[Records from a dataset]
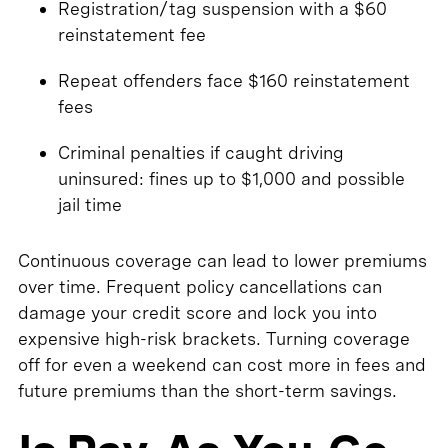
Registration/tag suspension with a $60
reinstatement fee
Repeat offenders face $160 reinstatement
fees
Criminal penalties if caught driving
uninsured: fines up to $1,000 and possible
jail time
Continuous coverage can lead to lower premiums
over time. Frequent policy cancellations can
damage your credit score and lock you into
expensive high-risk brackets. Turning coverage
off for even a weekend can cost more in fees and
future premiums than the short-term savings.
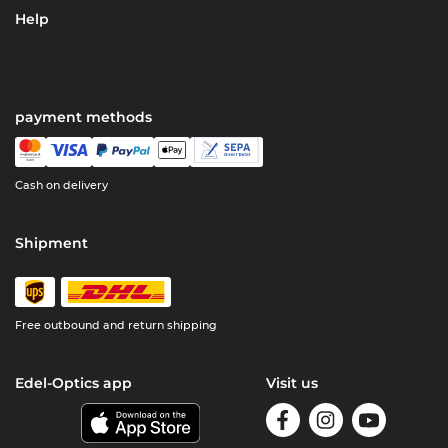
Help
payment methods
Cash on delivery
Shipment
Free outbound and return shipping
Edel-Optics app
Visit us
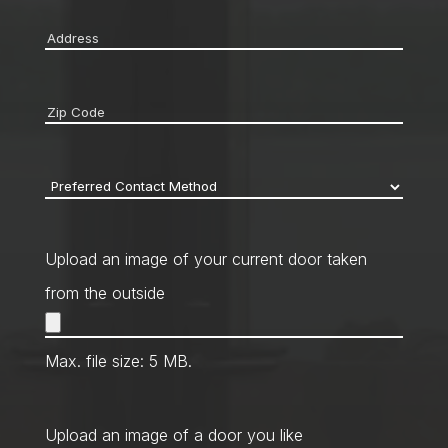
Address
*
Zip
code
*
Preferred
Contact
Method
*
Upload an image of your current door taken
from the outside
Max. file size: 5 MB.
Upload an image of a door you like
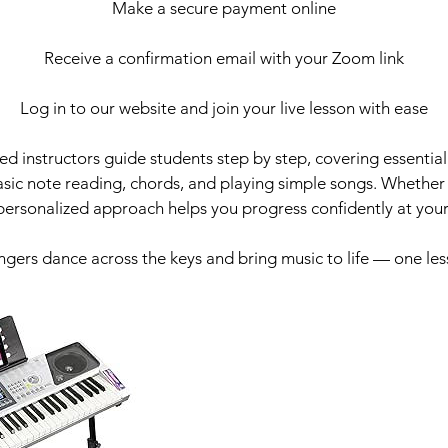
Make a secure payment online
Receive a confirmation email with your Zoom link
Log in to our website and join your live lesson with ease
d instructors guide students step by step, covering essential s
sic note reading, chords, and playing simple songs. Whether 
 personalized approach helps you progress confidently at you
ingers dance across the keys and bring music to life — one les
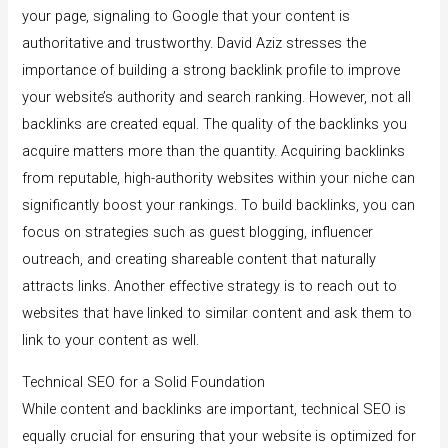
your page, signaling to Google that your content is
authoritative and trustworthy. David Aziz stresses the
importance of building a strong backlink profile to improve
your website’s authority and search ranking. However, not all
backlinks are created equal. The quality of the backlinks you
acquire matters more than the quantity. Acquiring backlinks
from reputable, high-authority websites within your niche can
significantly boost your rankings. To build backlinks, you can
focus on strategies such as guest blogging, influencer
outreach, and creating shareable content that naturally
attracts links. Another effective strategy is to reach out to
websites that have linked to similar content and ask them to
link to your content as well.
Technical SEO for a Solid Foundation
While content and backlinks are important, technical SEO is
equally crucial for ensuring that your website is optimized for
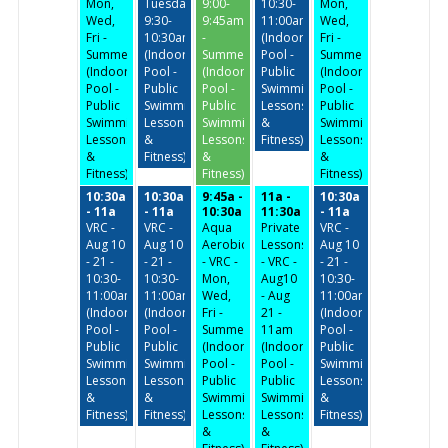
Mon,
Tuesday/Thursday
9:00-
10:30-
Mon,
Wed,
9:30-
9:45am
11:00am
Wed,
Fri -
10:30am
-
(Indoor
Fri -
Summer
(Indoor
Summer
Pool -
Summer
(Indoor
Pool -
(Indoor
Public
(Indoor
Pool -
Public
Pool -
Swimming,
Pool -
Public
Swimming,
Public
Lessons
Public
Swimming,
Lessons
Swimming,
&
Swimming,
Lessons
&
Lessons
Fitness)
Lessons
&
Fitness)
&
&
Fitness)
Fitness)
Fitness)
10:30a
10:30a
9:45a -
11a -
10:30a
- 11a
- 11a
10:30a
11:30a
- 11a
VRC -
VRC -
Aqua
Private
VRC -
Aug 10
Aug 10
Aerobics
Lessons
Aug 10
- 21 -
- 21 -
- VRC -
- VRC -
- 21 -
10:30-
10:30-
Mon,
Aug10
10:30-
11:00am
11:00am
Wed,
- Aug
11:00am
(Indoor
(Indoor
Fri -
21 -
(Indoor
Pool -
Pool -
Summer
11am
Pool -
Public
Public
(Indoor
(Indoor
Public
Swimming,
Swimming,
Pool -
Pool -
Swimming,
Lessons
Lessons
Public
Public
Lessons
&
&
Swimming,
Swimming,
&
Fitness)
Fitness)
Lessons
Lessons
Fitness)
&
&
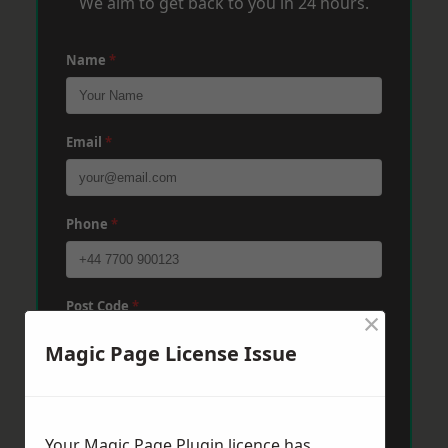
We aim to get back to you in 24 hours.
Name
*
Email
*
Phone
*
Post Code
*
×
Magic Page License Issue
Message
*
Your Magic Page Plugin licence has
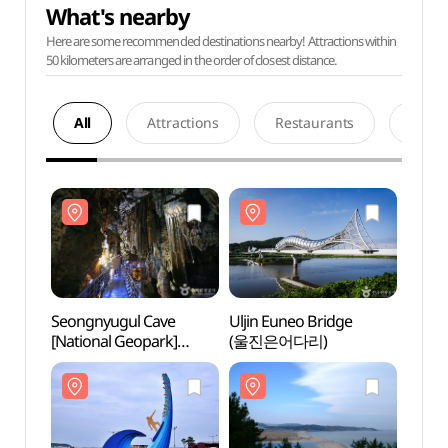
What's nearby
Here are some recommended destinations nearby! Attractions within
50 kilometers are arranged in the order of closest distance.
All
Attractions
Restaurants
Acco
Seongnyugul Cave
Uljin Euneo Bridge
Seong
[National Geopark]
(울진은어다리)
[Nati
(성류굴 (경북 동해안
(성류
국가지질공원))
국가지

Problem: After removing the pictures, repeat the remaining records exactly.

Response to the exercise:
Registration/tag suspension with a $60
reinstatement fee
Repeat offenders face $160 reinstatement
fees
Criminal penalties if caught driving
uninsured: fines up to $1,000 and possible
jail time
Continuous coverage can lead to lower premiums
over time. Frequent policy cancellations can
damage your credit score and lock you into
expensive high-risk brackets. Turning coverage
off for even a weekend can cost more in fees and
future premiums than the short-term savings.
Help
payment methods
Cash on delivery
Shipment
Free outbound and return shipping
Edel-Optics app
Visit us
Address
*
Zip
code
*
Preferred
Contact
Method
*
Upload an image of your current door taken
from the outside
Max. file size: 5 MB.
Upload an image of a door you like
Make a secure payment online
Receive a confirmation email with your Zoom link
Log in to our website and join your live lesson with ease
d instructors guide students step by step, covering essential s
sic note reading, chords, and playing simple songs. Whether 
 personalized approach helps you progress confidently at you
ingers dance across the keys and bring music to life — one les
your page, signaling to Google that your content is
authoritative and trustworthy. David Aziz stresses the
importance of building a strong backlink profile to improve
your website’s authority and search ranking. However, not all
backlinks are created equal. The quality of the backlinks you
acquire matters more than the quantity. Acquiring backlinks
from reputable, high-authority websites within your niche can
significantly boost your rankings. To build backlinks, you can
focus on strategies such as guest blogging, influencer
outreach, and creating shareable content that naturally
attracts links. Another effective strategy is to reach out to
websites that have linked to similar content and ask them to
link to your content as well.
Technical SEO for a Solid Foundation
While content and backlinks are important, technical SEO is
equally crucial for ensuring that your website is optimized for
Mon,
Tuesday/Thursday
9:00-
10:30-
Mon,
Wed,
9:30-
9:45am
11:00am
Wed,
Fri -
10:30am
-
(Indoor
Fri -
Summer
(Indoor
Summer
Pool -
Summer
(Indoor
Pool -
(Indoor
Public
(Indoor
Pool -
Public
Pool -
Swimming,
Pool -
Public
Swimming,
Public
Lessons
Public
Swimming,
Lessons
Swimming,
&
Swimming,
Lessons
&
Lessons
Fitness)
Lessons
&
Fitness)
&
&
Fitness)
Fitness)
Fitness)
10:30a
10:30a
9:45a -
11a -
10:30a
- 11a
- 11a
10:30a
11:30a
- 11a
VRC -
VRC -
Aqua
Private
VRC -
Aug 10
Aug 10
Aerobics
Lessons
Aug 10
- 21 -
- 21 -
- VRC -
- VRC -
- 21 -
10:30-
10:30-
Mon,
Aug10
10:30-
11:00am
11:00am
Wed,
- Aug
11:00am
(Indoor
(Indoor
Fri -
21 -
(Indoor
Pool -
Pool -
Summer
11am
Pool -
Public
Public
(Indoor
(Indoor
Public
Swimming,
Swimming,
Pool -
Pool -
Swimming,
Lessons
Lessons
Public
Public
Lessons
&
&
Swimming,
Swimming,
&
Fitness)
Fitness)
Lessons
Lessons
Fitness)
&
&
We aim to get back to you in 24 hours.
Name
*
Email
*
Phone
*
Post Code
*
×
Magic Page License Issue
Message
*
Your Magic Page Plugin licence has
What's nearby
Here are some recommended destinations nearby! Attractions within
50 kilometers are arranged in the order of closest distance.
All
Attractions
Restaurants
Acco
Seongnyugul Cave
Uljin Euneo Bridge
Seong
[National Geopark]
(울진은어다리)
[Nati
(성류굴 (경북 동해안
(성류
국가지질공원))
국가지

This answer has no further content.